I used to think that my parents would never allow me to be baptized and join the church. I remembered the night when I approached my dad to ask him for permission to be baptized. I prayed for courage. At first I didn’t know how to begin. But as soon as I opened my mouth, I could feel the power of the Holy Spirit working through me. I was amazed. I was sure of my decision. I asked my dad for his consent. And I clearly heard him replied “No!”…… At that moment, I felt like my heart stopped beating.

Then he added, “But I consider you old enough to make your own decisions.”

Phew! I was so relieved. I knew that it was God who had given the courage. Although my parents are non-Christians, they accepted me for who I am and I know they love me very much.

My walk with God had been an amazing journey. I graduated from San Yu last year at the same time my parents moved back to Thailand. Then I attend Innova JC for 3 months. I then realise that A level isn’t what I want to achieve. I then decided that I will be moving to Thailand to study at Asia Pacific International University. I had peace upon making the decision to withdraw from JC and move back to Thailand. I am sad to leave my church and friends whom I love, but I’m sure God’s love will remain in us that we will continue to encourage and support one another in faith, love and hope of salvation. 

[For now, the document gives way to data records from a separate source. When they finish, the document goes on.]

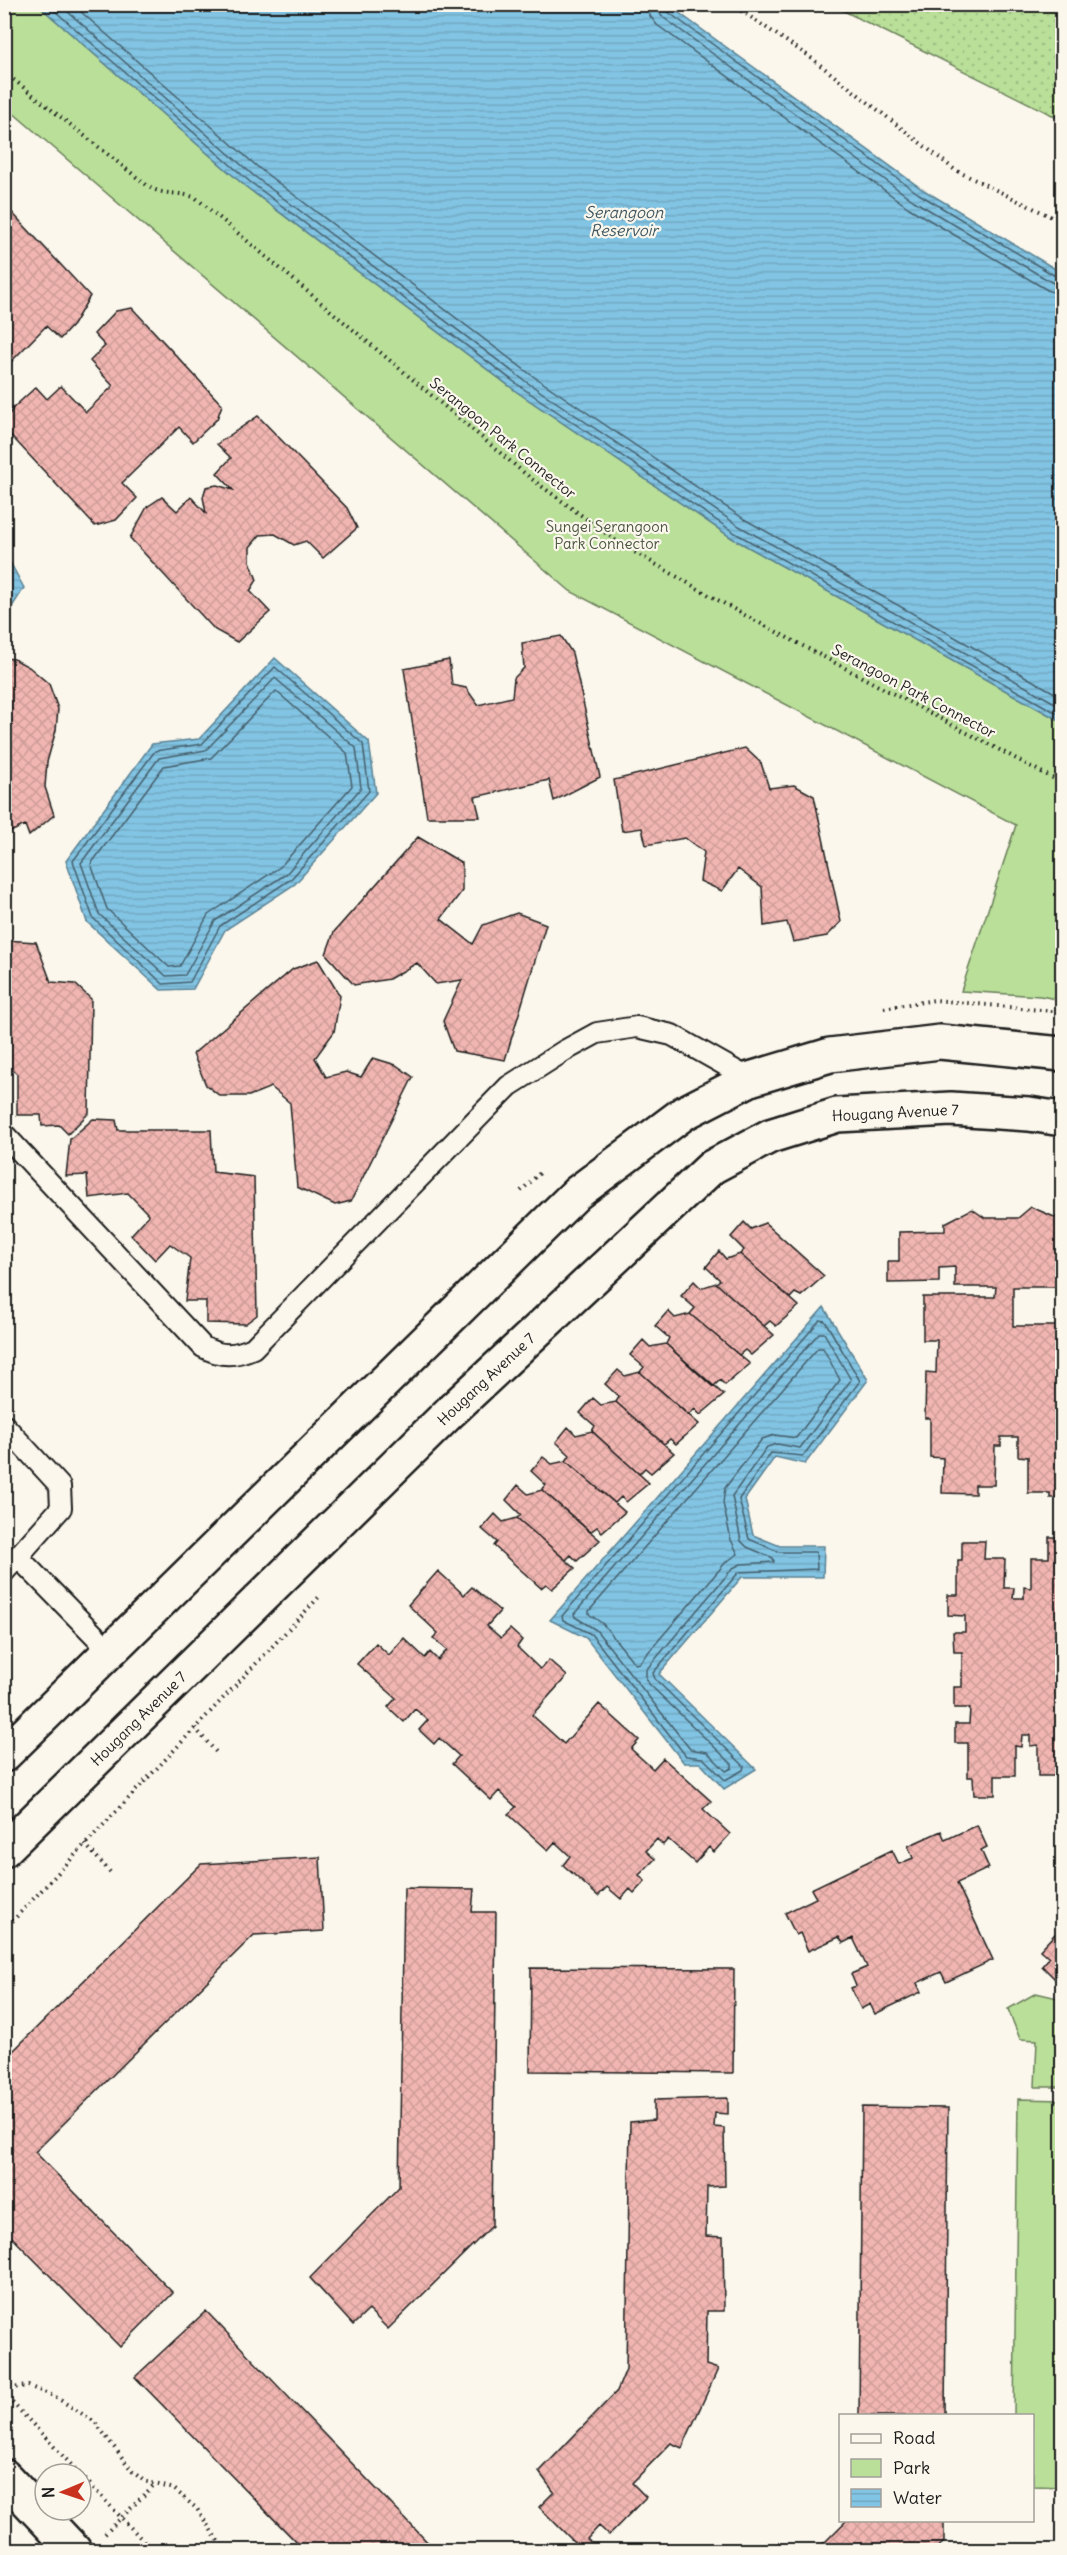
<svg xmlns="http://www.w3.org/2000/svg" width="1067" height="2555" font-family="Delius,sans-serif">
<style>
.grass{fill:url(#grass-dots);stroke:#6a7e5a;stroke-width:1.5}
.park{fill:#b9df99;stroke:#6a7e5a;stroke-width:1.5}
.water{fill:url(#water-rules);stroke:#598193;stroke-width:1.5}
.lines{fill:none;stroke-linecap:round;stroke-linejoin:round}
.shore{stroke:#455f6c;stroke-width:1.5}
.building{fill:url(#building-cross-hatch);stroke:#1c1c1c;stroke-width:1.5}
.lane-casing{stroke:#1c1c1c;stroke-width:24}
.secondary-casing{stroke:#1c1c1c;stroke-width:38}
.primary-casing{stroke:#1c1c1c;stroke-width:38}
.path{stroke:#1c1c1c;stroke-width:4;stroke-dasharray:1.5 4.5;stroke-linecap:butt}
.lane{stroke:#fbf7ec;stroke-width:20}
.secondary{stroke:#fbf7ec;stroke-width:33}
.primary{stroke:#fbf7ec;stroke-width:33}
.labels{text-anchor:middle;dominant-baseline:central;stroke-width:4.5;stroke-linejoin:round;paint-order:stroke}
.street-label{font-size:15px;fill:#1c1c1c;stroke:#fbf7ec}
.park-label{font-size:15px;fill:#4b5642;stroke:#fbf7ec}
.water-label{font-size:16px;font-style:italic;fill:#405762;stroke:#fbf7ec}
</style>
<defs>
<pattern id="grass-dots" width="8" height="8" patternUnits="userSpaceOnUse" patternTransform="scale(1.5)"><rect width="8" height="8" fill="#b9df99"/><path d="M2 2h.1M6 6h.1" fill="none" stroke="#9ebf83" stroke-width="1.8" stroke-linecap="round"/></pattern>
<pattern id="water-rules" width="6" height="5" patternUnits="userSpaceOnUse" patternTransform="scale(1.5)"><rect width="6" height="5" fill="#82c4e3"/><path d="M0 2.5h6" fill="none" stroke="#70a8c2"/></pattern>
<pattern id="building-cross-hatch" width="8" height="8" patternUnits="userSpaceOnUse" patternTransform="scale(1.5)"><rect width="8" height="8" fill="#f1b6b1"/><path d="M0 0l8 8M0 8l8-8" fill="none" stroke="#ce9c98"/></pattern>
</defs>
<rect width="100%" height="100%" fill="#fbf7ec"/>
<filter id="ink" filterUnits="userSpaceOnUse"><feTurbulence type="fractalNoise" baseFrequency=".0167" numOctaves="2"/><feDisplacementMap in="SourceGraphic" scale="12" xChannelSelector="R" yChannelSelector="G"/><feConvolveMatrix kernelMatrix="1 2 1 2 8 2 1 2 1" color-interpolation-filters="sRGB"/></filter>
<g filter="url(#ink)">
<path class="grass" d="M832,5h230v115z"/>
<path class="park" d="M5,5h33l207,181 272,206 215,146 330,184v278l-22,-4 -79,-5 55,-166 -446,-234 -565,-485z
M1036,1993l26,6v88h-27l2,-47 -17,-1 -12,-30z
M1018,2099l44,1v387l-29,-1 -1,-70 -18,-1z"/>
<path class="water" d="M38,5h630l254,184 140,84v449l-330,-184 -215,-146 -272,-206z
M4,551l20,37 -19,30h-1z
M275,658l94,84 7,51 -81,91 -70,46 -32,59 -32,1 -74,-68 -21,-61 86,-117 47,-5z
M824,1307l44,73 -63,84 -30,-7 -30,42 8,36 27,11h44l-1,31h-81l-83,97 97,95 -32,20 -24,-26h-16l-98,-125 -36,-18z"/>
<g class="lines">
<path class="shore" d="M47,4l202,177 272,206 214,146 327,183
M59,4l195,172 271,205 214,145 323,181
M72,4l188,165 270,205 214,145 318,178
M649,4l1,12 7,9 252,183 140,83 13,3
M658,4l1,8 5,6 250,183 139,82 9,2
M665,4l3,8 251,182 138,83 5,1
M275,667l88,77 6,47 -78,88 -71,47 -30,56 -27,2 -70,-66 -20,-57 82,-110 47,-7z
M275,678l81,70 5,40 -75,86 -71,47 -30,54 -19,1 -67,-62 -18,-51 78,-105 47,-8z
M276,691l71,62 5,33 -72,81 -72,48 -28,51 -11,1 -62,-58 -16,-45 73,-98 47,-8z
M820,1320l5,1 35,60 -57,75 -32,-3 -32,46 10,40 30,13h37l1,17 -78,3 -86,101 2,6 89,87 -1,4 -18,10 -22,-22 -17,-2 -95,-122 -28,-14 -1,-4z
M819,1333h5l27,47 -51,68 -23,-4 -10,3 -35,49 9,45 6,6 26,11 1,4 -33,2 -8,4 -87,102v8l3,6 83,80v4l-6,3 -19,-19 -17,-3 -94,-119 -21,-13 -1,-3z
M818,1348h5l17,32 -44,58 -21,-3 -13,4 -37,49 -2,15 8,37 7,14 -12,8 -87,101 -4,1 -32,-40 -14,-10v-3z"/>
</g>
<path class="building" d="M4,204l86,92 -17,29 -13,14 -14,-13 -42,43z
M132,308l90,97 -5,14 -24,23 -14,-15 -57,56 15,15 -21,22 -21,6 -91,-98v-5l9,-15 23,-21 11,12 14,-13 25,26 27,-26 -23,-25 15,-15 -11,-12 22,-23z
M258,416l89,92 10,20 -34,30 -17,-17 -12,4 -19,-11 -15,1 -10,12v14l7,19 -7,11 20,21 -33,30 -22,-12 -85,-92 17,-31 15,-10 15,14 14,-14 15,16 -3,-16 3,-10 11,-2 16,5 -16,-17 14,-15 -14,-14z
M561,636l11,17 28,124 -46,24 -5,-21 -74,17 5,20h-53l-23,-148 45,-9 3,25 14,3 12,17 34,-8 2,-19 10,-10 -2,-25z
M4,658l10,1 15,8 20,17 9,25 -2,21 -9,32 -2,25 9,28 -25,21 -4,-11 -21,10z
M745,748l16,15 8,25 25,-3 20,11 27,126 -14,14 -34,6 -6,-20 -23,4 -2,-39 -24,-18 -16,22 -22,-10 4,-29 -19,-14 -39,7 -4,-17 -20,3 -8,-51z
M418,837l44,26v28l-21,28 32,25 10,-19 34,-12 29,11 -41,136 -51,-9 -11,-30 19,-41 -26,4 -19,-21 -28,16 -35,6 -28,-31 8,-22z
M4,940l32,2 15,40 24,2 16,15 -2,114 -21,21 -9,-9 -17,1 -1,-11h-24v-41l-13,-12z
M318,960l22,36 -6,36 -19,26 11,19 20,-5 15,5 12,-19 23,7 17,12 -62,124 -16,4 -38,-18 -7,-84 -19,-16 -22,9h-29l-14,-11 -13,-31 100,-85z
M93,1119l23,1 2,10h93l2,42 41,5 3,138 -12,9 -39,-1v-22h-21l5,-43 -20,-14 -15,16 -24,-25 18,-20 -21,-22 -39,5 -2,-23 -21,1 4,-37z
M1031,1207l28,12 -1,8h4v60h-49v39h49v172h-12v-5h-22v-36l-10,-1v-19h-17v9h-6l-1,39h-19v9l-33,-1 1,-35 -13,-1v-39h-5l1,-46 10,1 1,-33h-14v-43h72l1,-10h-41v-20l-16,1v14l-51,1v-22h11v-29l46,-1v-8l27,-14 13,9h33z
M744,1222l7,7 14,-6 59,53 -23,20 -6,-3 -5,5 -50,-44 4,-4 -13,-13z
M719,1251l7,8 14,-5 59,52 -23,20 -6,-5 -6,5 -48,-43 4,-3 -14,-13z
M694,1281l7,7 15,-5 58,52 -23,20 -6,-5 -6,5 -49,-41 5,-6 -14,-12z
M668,1311l7,7 15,-4 60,50 -25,21 -5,-5 -7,7 -47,-43 3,-6 -14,-12z
M643,1340l7,7 16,-3 58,51 -24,20 -5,-6 -7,6 -48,-43 4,-5 -14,-12z
M618,1370l7,6 15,-4 59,52 -23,20 -6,-5 -6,5 -48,-42 3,-5 -14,-13z
M593,1398l8,7 15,-3 58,51 -23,20 -6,-5 -6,6 -47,-43 3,-5 -15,-13z
M568,1427l8,8 16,-4 57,52 -23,19 -5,-5 -6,6 -49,-42 4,-6 -14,-13z
M543,1457l9,7 14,-3 59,51 -23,20 -5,-5 -7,5 -48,-42 4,-5 -15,-14z
M518,1485l10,9 14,-4 58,50 -23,21 -6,-6 -5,5 -49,-42 4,-3 -15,-15z
M495,1514l8,8 14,-4 58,50 -23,21 -6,-5 -5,4 -47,-42 3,-4 -15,-13z
M1049,1537h13v256h-3v-17h-21v-31l-8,1v-11h-8l-1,12 -6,-1v30h-20v19h-21l-1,-18h-5v-34h-13v-19h14l1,-16h-16v-21h8v-35h-8l-1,-20h12v-16l-17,-1v-20h10v-35h4v-19h23l-1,18h21l-1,29h10l-1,10h11v-11l7,1v-30h18z
M438,1571l26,24 8,-8 28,24 -13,15 14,12 9,-9 12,11 -5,7 23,22 9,-9 18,16 -35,39 32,29 35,-40 40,36 -8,9 22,20 10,-11 48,43 -8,8 27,25 -16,18 -5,-5 -14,16 -27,-24 -5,6 -6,-6 -11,12 9,8 -16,16 6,6 -11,12 -4,-4 -9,10 -14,-12 -9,9 -35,-31 7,-9 -15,-14 -7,8 -40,-36 8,-7 -17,-16 -8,9 -39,-36 7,-8 -20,-18 -5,6 -15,-14 9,-10 -13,-11 -11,13 -16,-15 8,-9 -39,-34 19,-21 13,12 15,-17 21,20 5,-6 8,8 9,-10 -14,-12 5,-5 -30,-28z
M977,1825l10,22 -6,3 8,18 -32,15 36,77 -47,22 -5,-10 -24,11 4,9 -46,22 -5,-10 -9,5 -10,-21 5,-2 -5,-12 16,-7 -14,-29 -10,5 -4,-6 -31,14 -8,-18 -4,2 -11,-22 31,-15 -5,-9 81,-39 7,14 14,-6 -5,-12 33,-15 4,9z
M320,1857l4,74 -70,4 -219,217 138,141 -53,54 -116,-118v-169l197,-196z
M404,1888l70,1 -2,23h24l-4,314 -104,103 -19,-19 -16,15 -43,-47 89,-91z
M1055,1934l4,5 3,-4v51l-20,-20 7,-8 -9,-8z
M531,1968l203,1 -1,104 -203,-2z
M728,2098v16l-13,-1 -1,14 10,1 1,58 -18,1 -1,49 17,1 1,74h-17l-1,54 12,4 -36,79 -11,-5 -39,40 14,14 -37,38 -10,-9 -12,13 7,7 -5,4h-7l-43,-43 15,-15 -15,-20 78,-81 9,-22 4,-247 24,-2v-20z
M862,2107l86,1 -3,308h-86z
M206,2311l229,239h-131l-169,-173z
M847,2520h97v22l-9,8h-118z"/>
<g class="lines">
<g class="lane-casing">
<path id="lane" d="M4,1134l199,213c18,10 32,9 50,1l256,-262 55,-35 33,-18 40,-6 35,8 78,44
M4,1425l56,61 1,22 -57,64
M18,1557l92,94"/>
</g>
<g class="secondary-casing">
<g id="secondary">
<path d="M4,1755l573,-562 107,-80 66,-34 80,-24 110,-13 122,12"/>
<path id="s1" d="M4,1850l447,-439 261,-244 58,-31 67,-21 114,-6 78,5 33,5"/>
</g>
</g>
<g class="primary-casing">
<path id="primary" d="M4,2476l70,74"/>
</g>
<path class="path" d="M731,4l79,53 145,113 107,52
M4,72l145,115c15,9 31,4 47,11l333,279 93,68 115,66 325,172
M884,1008l51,-8 127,12
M521,1191l21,-20
M195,1728l21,24
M85,1844l25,28
M4,1930l315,-333
M1062,2198l-2,10 -1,69 3,52
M4,2389l24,-3 26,10 41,26 38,50 11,9 30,8 23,20 27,41
M4,2394l76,80
M81,2475l71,75
M105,2534l50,-50"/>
<use href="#lane" class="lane"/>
<use href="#secondary" class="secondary"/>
<use href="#primary" class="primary"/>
</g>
</g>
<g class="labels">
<g class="street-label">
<text transform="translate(503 438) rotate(39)">Serangoon Park Connector</text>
<text transform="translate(914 691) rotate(28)">Serangoon Park Connector</text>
<text stroke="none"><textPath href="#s1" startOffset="1178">Hougang Avenue 7</textPath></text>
<text stroke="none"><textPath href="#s1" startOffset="674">Hougang Avenue 7</textPath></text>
<text stroke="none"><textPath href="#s1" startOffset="188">Hougang Avenue 7</textPath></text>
</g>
<g class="park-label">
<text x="607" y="526">Sungei Serangoon<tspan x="607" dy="17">Park Connector</tspan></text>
</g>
<g class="water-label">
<text x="624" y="212">Serangoon<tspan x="624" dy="18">Reservoir</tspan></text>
</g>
</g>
<rect width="1067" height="2555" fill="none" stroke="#fbf7ec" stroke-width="24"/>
<rect x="12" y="12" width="1043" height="2531" fill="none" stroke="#1c1c1c" stroke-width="2" filter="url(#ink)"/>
<rect x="839" y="2414" width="195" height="108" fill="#fbf7ec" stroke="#a29f99" stroke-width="1.5"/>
<rect x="851" y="2434" width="30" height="9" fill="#fbf7ec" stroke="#a29f99" stroke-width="1.5"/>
<text x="893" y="2444" font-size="18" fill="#1c1c1c">Road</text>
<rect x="851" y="2459" width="30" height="18" fill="#b9df99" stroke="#a29f99" stroke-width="1.5"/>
<text x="893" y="2474" font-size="18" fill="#1c1c1c">Park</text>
<rect x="851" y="2489" width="30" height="18" fill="url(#water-rules)" stroke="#a29f99" stroke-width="1.5"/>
<text x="893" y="2504" font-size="18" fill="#1c1c1c">Water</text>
<g transform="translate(63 2492) rotate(268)"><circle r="28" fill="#fbf7ec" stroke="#a29f99" stroke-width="1.5"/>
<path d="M0-4.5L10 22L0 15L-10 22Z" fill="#c8321e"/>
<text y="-9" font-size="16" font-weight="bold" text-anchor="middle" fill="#1c1c1c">N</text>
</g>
</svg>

I am more than a monkey. I am a child of a loving Father in heaven. If I hadn’t come to know Him, I would have lived a life for myself. But now God is the centre of my life. I want to live my life for Him. Wherever the Lord leads, it is my delight to follow Him. I have committed myself to the Lord and here I am, I ask God to send me. I am uncertain of what my future while me like after I leave Singapore, but one thing I am confident of is that God will lead me in the next chapter of my life and I am safe thus far.

I pray that one day, my family would see Jesus in me, and come to Jesus personally, for themselves. I feel the burden to share Jesus with my family because I know our Lord is returning soon. 

This is another big transition period for me, through trusting and obeying God, I know that my Saviour will lead me all the way.